• **How to complete this task**
From the top of the entries, reproduce each line exactly, stopping after the line that contains "left elbow: (107, 181)". Omit pictures.

• **Records shown**

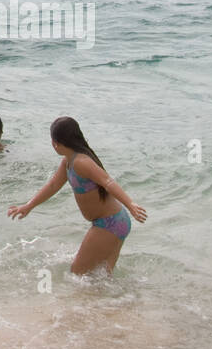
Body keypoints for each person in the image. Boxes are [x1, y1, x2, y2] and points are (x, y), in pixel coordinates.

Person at [8, 117, 146, 274]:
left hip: (109, 223)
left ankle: (86, 298)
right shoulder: (67, 162)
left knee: (77, 272)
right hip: (115, 221)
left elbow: (107, 181)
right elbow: (53, 185)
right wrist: (29, 206)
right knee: (101, 275)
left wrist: (131, 204)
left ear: (55, 142)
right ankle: (117, 299)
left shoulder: (81, 162)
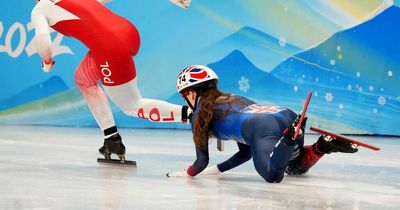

• **Output of the exercise**
Body keypoints for each person in the image. Boxes are [x1, y1, x2, y2] and points are (x, y), in pixel coordinates.

Person at [8, 117, 146, 274]:
left hip: (109, 223)
left ankle: (86, 298)
right shoulder: (67, 162)
left knee: (77, 272)
right hip: (115, 221)
left elbow: (107, 181)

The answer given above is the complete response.